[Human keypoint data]
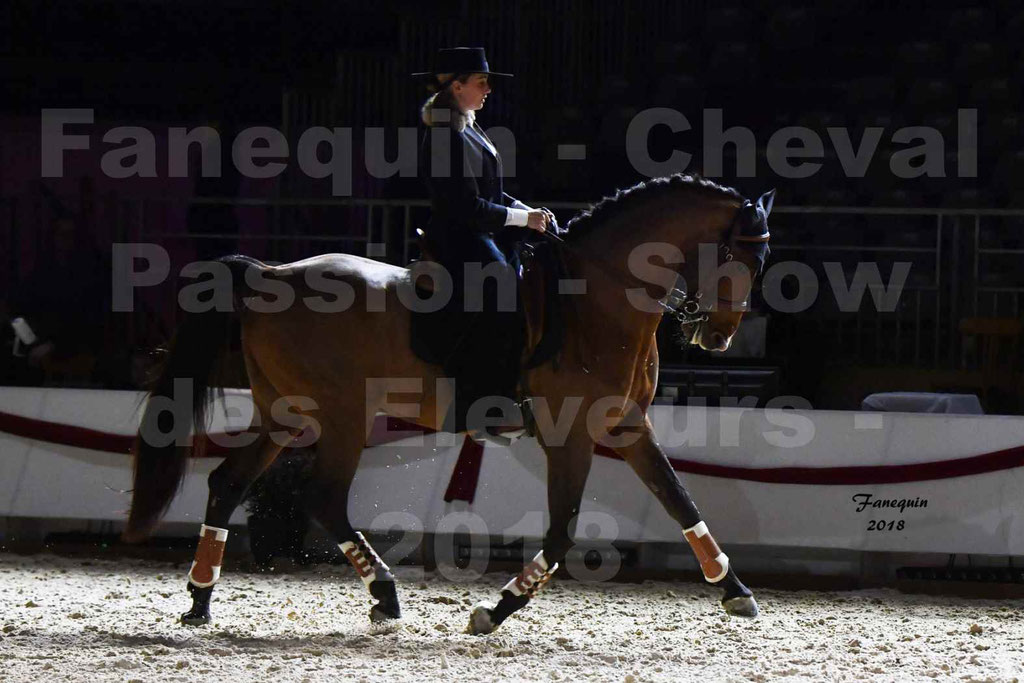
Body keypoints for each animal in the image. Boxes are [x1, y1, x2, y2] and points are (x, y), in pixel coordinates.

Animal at [121, 175, 774, 634]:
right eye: (739, 257)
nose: (718, 337)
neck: (600, 298)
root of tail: (269, 273)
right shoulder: (572, 434)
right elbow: (561, 534)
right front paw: (494, 611)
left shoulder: (625, 425)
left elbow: (679, 498)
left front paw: (736, 591)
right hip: (342, 415)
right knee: (322, 498)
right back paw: (384, 595)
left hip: (288, 414)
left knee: (229, 482)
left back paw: (201, 598)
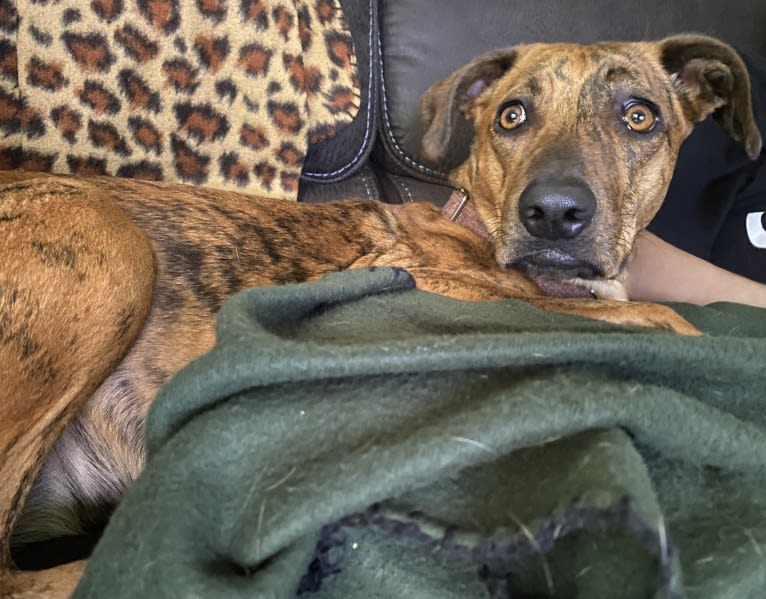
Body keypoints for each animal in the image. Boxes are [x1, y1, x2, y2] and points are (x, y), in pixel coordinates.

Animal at [3, 35, 764, 596]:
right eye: (511, 116)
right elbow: (662, 317)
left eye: (640, 116)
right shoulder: (436, 283)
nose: (552, 213)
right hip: (104, 237)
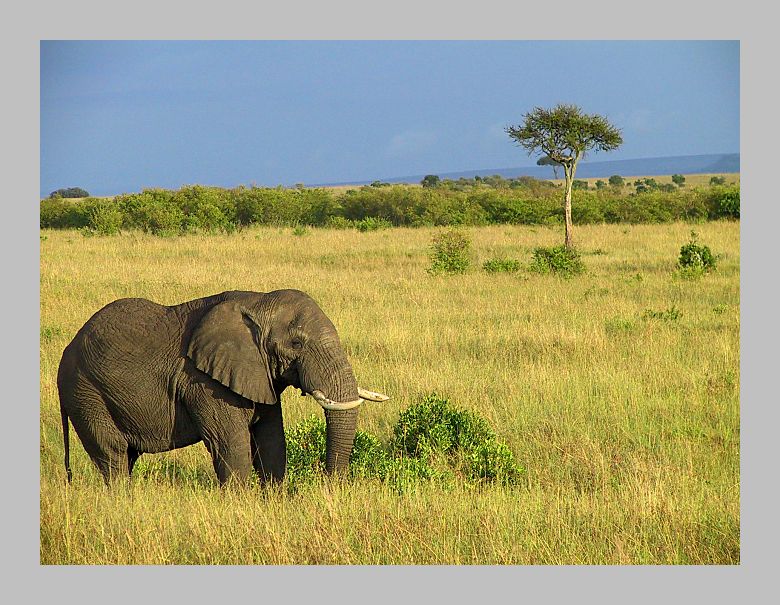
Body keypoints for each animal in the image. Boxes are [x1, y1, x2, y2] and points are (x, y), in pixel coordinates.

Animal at [58, 290, 390, 486]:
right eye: (297, 343)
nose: (330, 487)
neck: (257, 302)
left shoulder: (258, 376)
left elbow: (272, 442)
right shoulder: (204, 383)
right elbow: (233, 445)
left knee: (126, 457)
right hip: (86, 394)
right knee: (112, 454)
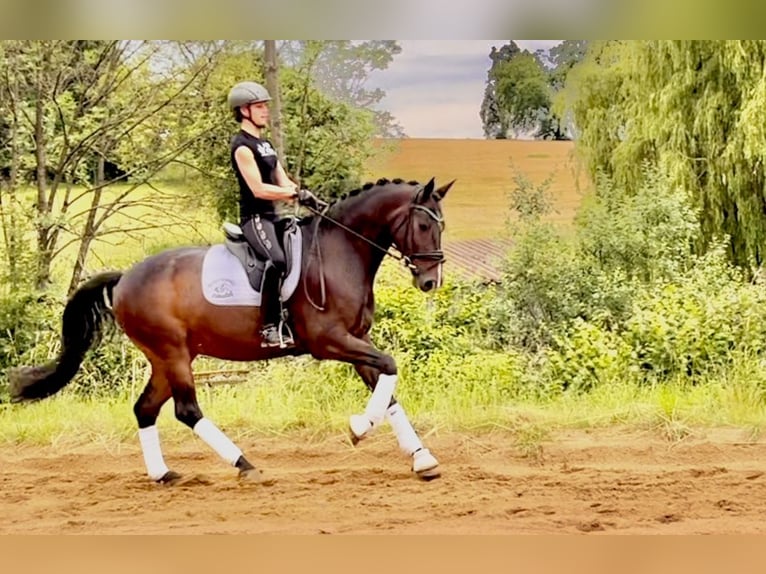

▶ [Task to carry out] Leave out the images and repeat the rest of the data word for word.

▶ [Output of the exercise]
Body keypoints for each animal in the image. Boxes are [x1, y1, x2, y2] and points are (x, y), in pixel coordinates.

Animal at [121, 175, 774, 634]:
right eye: (739, 257)
nose: (718, 337)
neck: (600, 298)
root of tail: (269, 273)
right shoulder: (572, 434)
right elbow: (561, 534)
right front paw: (494, 611)
left shoulder: (625, 425)
left elbow: (679, 498)
left front paw: (736, 591)
right hip: (342, 415)
right knee: (322, 498)
right back paw: (384, 595)
left hip: (288, 414)
left knee: (229, 482)
left back paw: (201, 598)
Body keypoints for each animal in the image. Boxes are [x1, y1, x2, y2] and points are (x, y), in pixel coordinates.

Animal at [3, 35, 764, 596]:
right eye: (511, 116)
right elbow: (662, 317)
left eye: (640, 116)
right shoulder: (436, 283)
nose: (552, 213)
right hip: (104, 237)
Body keypoints for each animal in the image. Boxes are [x1, y1, x2, y2] and points are (x, y), in pixel coordinates.

Animal at [58, 290, 390, 486]:
right eye: (297, 343)
nose: (330, 487)
neck: (257, 302)
left shoulder: (258, 376)
left elbow: (272, 442)
right shoulder: (204, 383)
right elbow: (233, 445)
left knee: (126, 457)
right hip: (86, 394)
right knee: (112, 454)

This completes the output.